Thursday, July 31, 2008

Lord, In Your Mercy, Incline Not Your Ear Unto Our Prayer

With apologies to George Weigel, who wrote on this subject some years ago, I feel the need to chime in on what is for me one of the greatest sources of liturgical annoyance possible: the General Intercessions.

What is the source of annoyance, exactly? Well, for one thing I don't like repetitive activities, but that doesn't really account for all of it in this case. I think what really drives me nuts is the fact that the General Intercessions usually do not include the petitions which should be there, but they do include things which do not belong.

Allow me to explain. The General Intercessions are to include prayers for the pope, the local bishop, and the dead, if not some other intentions as well. Moreover, there is a hierarchical order in these petitions which is to be followed. In the typical parish, however, none of this is observed. The one aspect of this which might be employed is the prayer for the dead at the end of the intercessions. Beyond that, nothing.

But it gets worse. What is done instead of what should be done is often downright appalling. The General Intercessions are turned into the "specific intercessions" which are premised in ways that will inevitably exclude the thinking of at least some of the members of the congregation.

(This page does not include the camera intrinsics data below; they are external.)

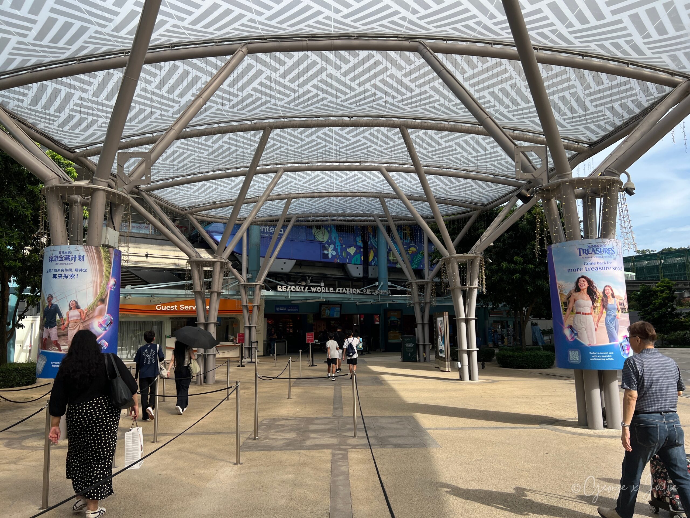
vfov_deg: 53.1
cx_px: 345
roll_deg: +1.6
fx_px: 518
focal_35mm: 26
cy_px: 259
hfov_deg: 67.3
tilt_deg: +8.4
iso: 50
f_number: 1.5
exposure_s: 1/1779
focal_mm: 5.7
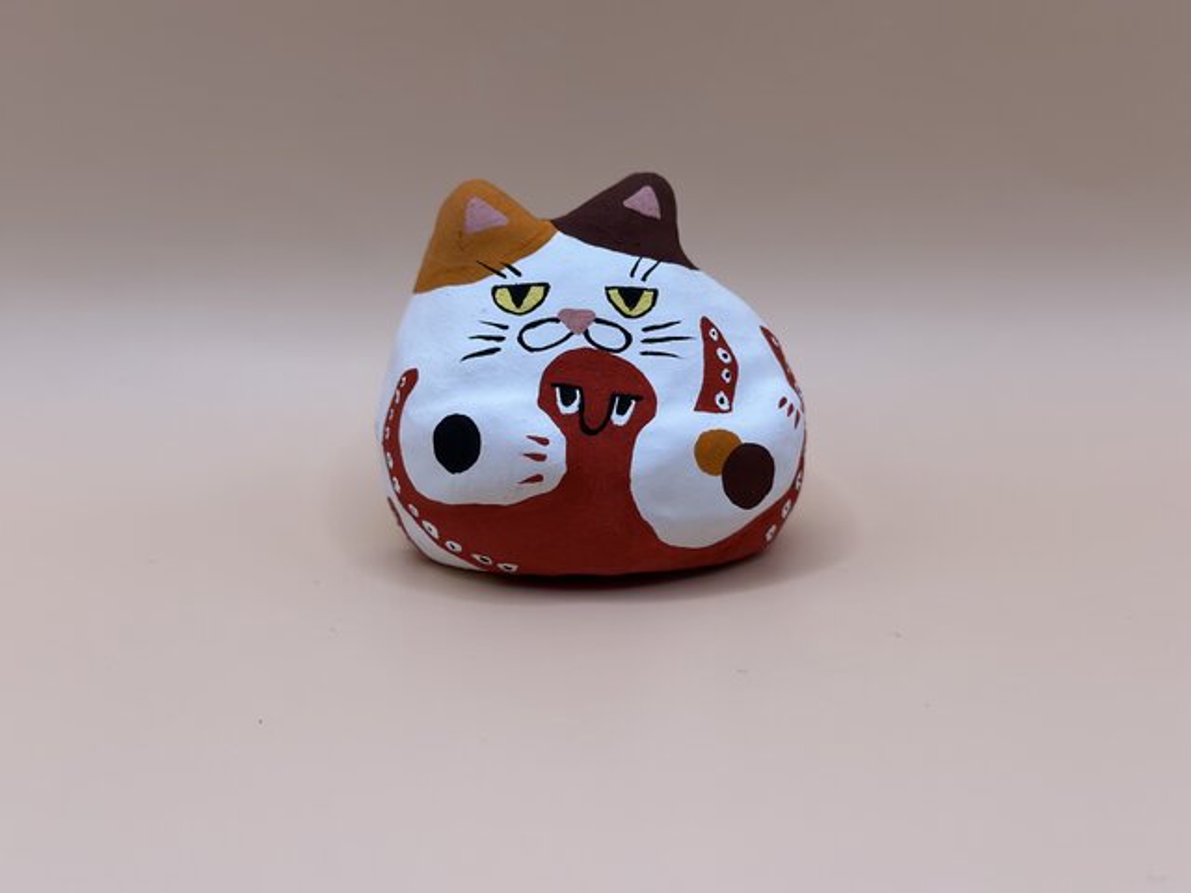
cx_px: 596
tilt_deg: -22.3
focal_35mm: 48
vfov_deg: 30.3
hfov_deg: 39.7
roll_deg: +0.9
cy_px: 446
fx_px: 1651
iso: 80
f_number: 1.78
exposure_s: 1/395
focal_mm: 6.86
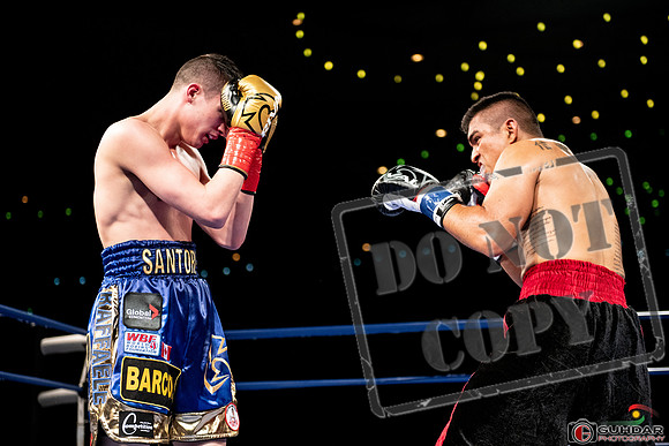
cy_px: 223
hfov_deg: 28.8
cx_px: 334
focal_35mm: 70
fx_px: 1301
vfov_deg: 19.5
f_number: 2.8
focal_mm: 70
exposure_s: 1/1000
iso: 2000
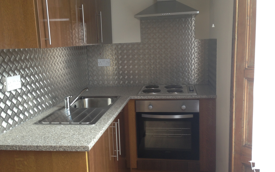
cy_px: 87
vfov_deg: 33.6
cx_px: 128
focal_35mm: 38
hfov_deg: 51.5
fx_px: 285
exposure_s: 1/20
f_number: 2.4
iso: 50
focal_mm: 4.13
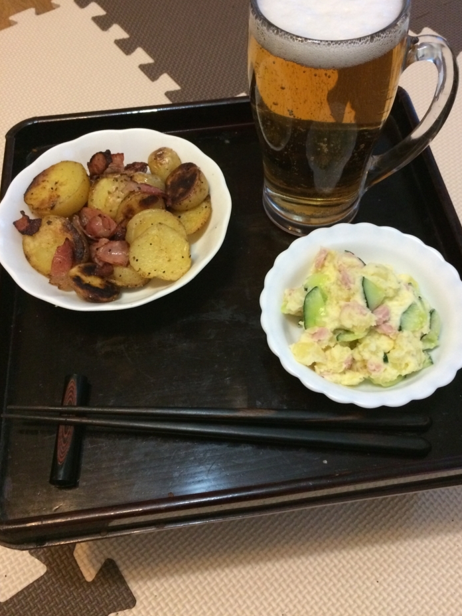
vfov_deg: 56.7
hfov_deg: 44.1
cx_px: 250
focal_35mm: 32
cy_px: 278
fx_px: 569
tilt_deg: -56.3
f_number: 2.2
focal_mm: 4.15
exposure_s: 1/20
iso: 320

For example, I have heard petitions that baldy advocate for a "redistribution of the world's resources" on behalf of the poor by national and even world leaders. This is ill-advised, to say the least, because, instead of simply praying for the poor, we're being asked to pray that the poor be helped through particular means, which some (or most) may find to be impractical or even downright reprehensible. It's all quite enough at times to get me to mumble under my breath, "Lord, don't hear our prayer." I'm all for helping the poor, but not through the use of coercion. Leave Robin Hood in the story books.

I could pile on other stories, but they would be unnecessary to make this point: the General Intercessions are not a vehicle for cramming any one particular judgment down the throats of the people in the pews.

What to do about this problem? It is quite apparent that one could write guidelines ad infinitum, but this will do no good: Some will still use this liturgical moment to promote their own agenda--whatever ideological platform it may come from. I've often thought that the General Intercessions should simply be removed from the liturgy, and I still wouldn't be opposed to this. As one priest has pointed out to me, everything that's supposed to be in the General Intercessions is already in the Roman Canon.

A compromise, however, would be enough to get me to sit down and be quiet. Here's what I have in mind: a fixed formula (such as is used in many Anglican churches) which is based upon the form of the Intercessions of Good Friday, which use the form of the Western intercessory prayers from centuries ago. In fact, they've stood the test of time and always been there. (I will delete comments that try to sidetrack us onto the boring subject of the Good Friday prayer for the conversion of the Jews.)

The Intercessions of Good Friday are solemn, and not just because of the day on which they are said. Much of this solemnity comes from the form employed. This is a vast improvement over the banality which often reigns during the General Intercessions in typical liturgical praxis. Using a fixed form will have the benefits of making sure that all the right intercessions are there, that they are phrased in a way appropriate for a religious rather than a political function, that heightened language is used, and even that a sense of ritual prevails over arbitrariness. Of course, besides all of this, solemnity can be added by singing the intercessions.

And so, for the intention that this may be accomplished, I say, "Lord, hear our prayer."